A proposed scoring system for assessing the severity of actinic keratosis on the head: actinic keratosis area and severity index.

Author information

1
Centroderm Clinic, Wuppertal, Germany.
2
Faculty of Health, University Witten-Herdecke, Witten, Germany.
3
Department of Dermatology, University of Modena and Reggio Emilia, Modena, Italy.
4
Dermatology Clinic, University of Catania, Catania, Italy.
5
Melanoma Unit, Dermatology Department, Hospital Clínic de Barcelona, IDIBAPS, Universitat de Barcelona, Barcelona, Spain.
6
Centro de Investigación Biomédica en Red en Enfermedades Raras (CIBERER), Valencia, Spain.
7
First Department of Dermatology, Andreas Sygros Hospital, University of Athens Medical School, Athens, Greece.
8
Department of Dermatology, Ruhr-University Bochum, Bochum, Germany.
9
Department of Dermatology, Monklands Hospital, Lanarkshire, UK.
10
University of Glasgow, Glasgow, UK.

Abstract

BACKGROUND:

Actinic keratosis (AK) severity is currently evaluated by subjective assessment of patients.

OBJECTIVES:

To develop and perform an initial pilot validation of a new easy-to-use quantitative tool for assessing AK severity on the head.

METHODS:

The actinic keratosis area and severity index (AKASI) for the head was developed based on a review of other severity scoring systems in dermatology, in particular the psoriasis area and severity index (PASI). Initial validation was performed by 13 physicians assessing AK severity in 18 AK patients and two controls using a physician global assessment (PGA) and AKASI. To determine an AKASI score, the head was divided into four regions (scalp, forehead, left/right cheek ear, chin and nose). In each region, the percentage of the area affected by AKs was estimated, and the severities of three clinical signs of AK were assessed: distribution, erythema and thickness.

RESULTS:

There was a strong correlation between AKASI and PGA scores (Pearson correlation coefficient: 0.86). AKASI was able to discriminate between different PGA categories: mean (SD) AKASI increased from 2.88 (1.18) for 'light' to 5.33 (1.48) for 'moderate', 8.28 (1.89) for 'severe', and 8.73 (3.03) for 'very severe' PGA classification.
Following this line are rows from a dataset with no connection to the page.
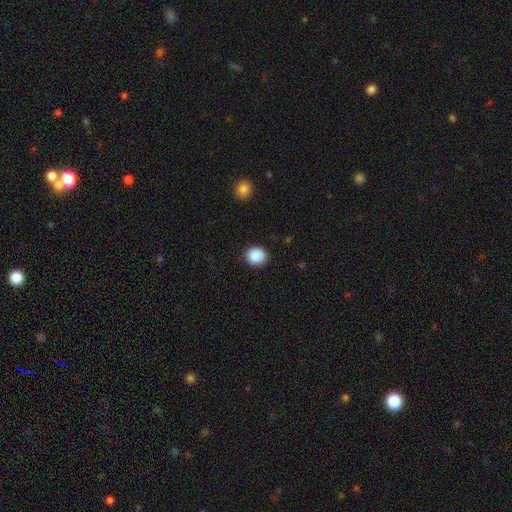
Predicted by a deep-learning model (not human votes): Smooth or featured: smooth — 89% (star or artifact — 8%)
How rounded: round — 79% (in between — 20%)
Merging: none — 89% (minor disturbance — 8%)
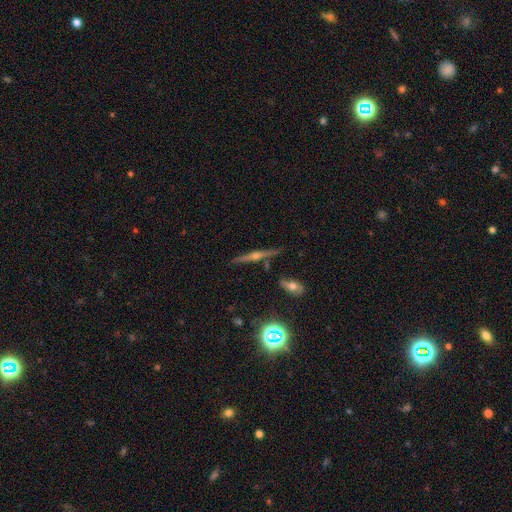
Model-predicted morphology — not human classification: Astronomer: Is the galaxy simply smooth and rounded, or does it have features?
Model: featured or disk — 74%.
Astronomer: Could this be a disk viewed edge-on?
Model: yes — 97%.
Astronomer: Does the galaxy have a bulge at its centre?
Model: rounded — 90%.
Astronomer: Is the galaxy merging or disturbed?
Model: none — 85%.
The coefficient of variation for AKASI scores was low and relatively constant across all PGA categories.

CONCLUSIONS:

Actinic keratosis area and severity index is proposed as a new quantitative tool for assessing AK severity on the head. It may be useful in the future evaluation of new AK treatments in clinical studies and the management of AK in daily practice.

PMID:
28401585
DOI:
10.1111/jdv.14267
[Indexed for MEDLINE]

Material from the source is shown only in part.